───── Исходный текст

София КОЧМАР, ЛНУ им. И. Франко: — В Украину в который раз едет Патриарх Кирилл, и понятно, что этот визит будет очень отличаться от визита Папы Ивана Павла ІІ в 2001 году. Как, по-вашему, какая перспектива межконфессионального понимания в стране, и должно ли в этот диалог вмешиваться государство, быть посредником? Например, как это делал Ющенко или как это делает Янукович, поддерживая одну Церковь?

К.Г.: — Пока в России все в порядке, надеяться на становление единой Украинской православной церкви очень трудно. Нужно учитывать то, что Украина намного более религиозная страна, количество приходов Московского патриархата в Украине почти такое же, как в России. То есть половина денег Московской патриархии идет с украинской территории. Кто же отдаст такие деньги, кто же пойдет на компромисс? Тем более, что московское православие является инструментом государственной политики. Конечно же, нельзя поддерживать какую-то одну конфессию, потому что поликонфессональность Украины — это довольно хорошо, это залог определенного плюрализма и свободы выбора в одной из сфер духовной жизни.

Украине свойственен региональный, мировоззренческий, религиозный плюрализм, и это другая сторона тех расхождений, которые вроде бы портят нам жизнь. Хорошо, что Украина очень разнообразная и пестрая, — или плохо? С одной стороны, плоховато, если Украина является инструментом политических технологий и манипуляций на этой почве; с другой, — это залог того, что мы можем думать по-разному, и нам от этого ничего плохого не будет. Это — нормально. Я говорю о том, что определенные дискуссии должны быть не на высшем уровне, а этажом ниже, а для этого должно быть осознание определенного необходимого или достаточного минимума общих интересов. Выигрывает и политическая сила, которая не будет опираться исключительно на восток или запад, а будет опираться на ту адекватную прослойку населения, которая может осознавать общие интересы и там и там. Потому что, пока у нас регионально ориентированы политические стратегии, ничего хорошего нам от этого не будет.

«НЕСКОЛЬКО КАЧЕСТВЕННЫХ ПРОДУКТОВ МОГЛИ БЫ ИЗМЕНИТЬ МЕНТАЛЬНОСТЬ НАЦИИ»

Христина ГИРСКАЯ, ЛНУ им. Ивана Франко: — В Украине известны прогрессивные деятели — такие, как Винниченко, Грушевский, Донцов, объединявшие вокруг себя студентов, создававшие какие-то кружки. Собираете ли вы как преподаватель вокруг себя студентов?

──────────
───── Представленный материал

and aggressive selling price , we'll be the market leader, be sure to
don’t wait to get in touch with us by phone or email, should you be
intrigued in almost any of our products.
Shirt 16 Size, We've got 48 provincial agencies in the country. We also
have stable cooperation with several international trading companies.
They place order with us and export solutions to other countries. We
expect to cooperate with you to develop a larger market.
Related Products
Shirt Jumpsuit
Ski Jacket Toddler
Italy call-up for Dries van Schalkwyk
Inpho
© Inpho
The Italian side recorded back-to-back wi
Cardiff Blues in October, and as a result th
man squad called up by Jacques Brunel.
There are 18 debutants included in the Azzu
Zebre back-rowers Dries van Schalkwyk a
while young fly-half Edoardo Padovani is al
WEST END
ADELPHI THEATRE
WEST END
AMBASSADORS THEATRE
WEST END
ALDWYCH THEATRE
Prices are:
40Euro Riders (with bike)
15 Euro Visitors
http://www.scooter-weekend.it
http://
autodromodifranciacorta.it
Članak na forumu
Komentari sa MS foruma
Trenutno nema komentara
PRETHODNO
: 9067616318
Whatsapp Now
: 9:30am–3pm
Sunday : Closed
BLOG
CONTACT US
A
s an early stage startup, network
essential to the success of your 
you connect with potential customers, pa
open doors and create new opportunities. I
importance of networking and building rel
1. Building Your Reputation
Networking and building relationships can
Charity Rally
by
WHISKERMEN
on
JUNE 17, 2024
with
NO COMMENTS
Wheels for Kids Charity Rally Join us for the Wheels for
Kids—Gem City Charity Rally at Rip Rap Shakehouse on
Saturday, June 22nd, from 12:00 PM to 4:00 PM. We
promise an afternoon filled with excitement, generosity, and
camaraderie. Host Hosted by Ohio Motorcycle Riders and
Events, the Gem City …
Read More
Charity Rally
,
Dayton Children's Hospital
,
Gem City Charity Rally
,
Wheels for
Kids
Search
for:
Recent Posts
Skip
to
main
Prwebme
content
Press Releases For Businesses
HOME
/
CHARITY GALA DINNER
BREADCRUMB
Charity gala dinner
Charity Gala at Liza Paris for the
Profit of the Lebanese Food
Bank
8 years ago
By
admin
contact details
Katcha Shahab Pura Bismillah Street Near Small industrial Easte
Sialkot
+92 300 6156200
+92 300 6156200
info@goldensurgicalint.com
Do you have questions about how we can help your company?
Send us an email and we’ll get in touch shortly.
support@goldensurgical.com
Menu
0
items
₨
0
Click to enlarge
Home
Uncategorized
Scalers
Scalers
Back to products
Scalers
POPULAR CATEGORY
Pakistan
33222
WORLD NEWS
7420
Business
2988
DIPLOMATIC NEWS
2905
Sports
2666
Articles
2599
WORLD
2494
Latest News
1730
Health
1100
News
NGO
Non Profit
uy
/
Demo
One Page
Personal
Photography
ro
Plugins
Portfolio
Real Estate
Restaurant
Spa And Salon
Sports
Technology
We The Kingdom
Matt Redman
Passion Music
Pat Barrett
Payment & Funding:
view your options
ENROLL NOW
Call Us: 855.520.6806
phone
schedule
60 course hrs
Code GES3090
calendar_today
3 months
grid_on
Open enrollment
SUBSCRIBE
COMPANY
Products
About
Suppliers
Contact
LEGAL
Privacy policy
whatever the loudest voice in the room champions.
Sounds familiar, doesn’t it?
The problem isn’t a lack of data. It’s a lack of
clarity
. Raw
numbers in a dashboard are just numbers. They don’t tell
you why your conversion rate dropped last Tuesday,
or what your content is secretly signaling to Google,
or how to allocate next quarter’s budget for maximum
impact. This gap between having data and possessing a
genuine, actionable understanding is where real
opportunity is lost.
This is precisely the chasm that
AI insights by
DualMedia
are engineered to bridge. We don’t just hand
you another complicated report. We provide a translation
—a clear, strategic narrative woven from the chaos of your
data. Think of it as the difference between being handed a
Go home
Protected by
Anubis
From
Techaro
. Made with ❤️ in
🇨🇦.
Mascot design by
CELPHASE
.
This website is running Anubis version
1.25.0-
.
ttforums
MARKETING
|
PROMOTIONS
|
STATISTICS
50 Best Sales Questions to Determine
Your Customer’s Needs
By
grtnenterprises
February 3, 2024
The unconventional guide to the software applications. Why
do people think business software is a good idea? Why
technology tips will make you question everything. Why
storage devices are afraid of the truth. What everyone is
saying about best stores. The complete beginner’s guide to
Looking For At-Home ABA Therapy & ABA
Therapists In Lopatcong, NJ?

──────────

Задания:
(a) Каких прогрессивных деятелей Украины называет в интервью Христина Гирская?
(b) Перепишите из интервью всё, начиная со слов «Христина ГИРСКАЯ, ЛНУ» и вплоть до слов «вокруг себя студентов?».
Приведённые строки к интервью отношения не имеют.

Решения:
(a) Винниченко, Грушевский, Донцов.

(b)
Христина ГИРСКАЯ, ЛНУ им. Ивана Франко: — В Украине известны прогрессивные деятели — такие, как Винниченко, Грушевский, Донцов, объединявшие вокруг себя студентов, создававшие какие-то кружки. Собираете ли вы как преподаватель вокруг себя студентов?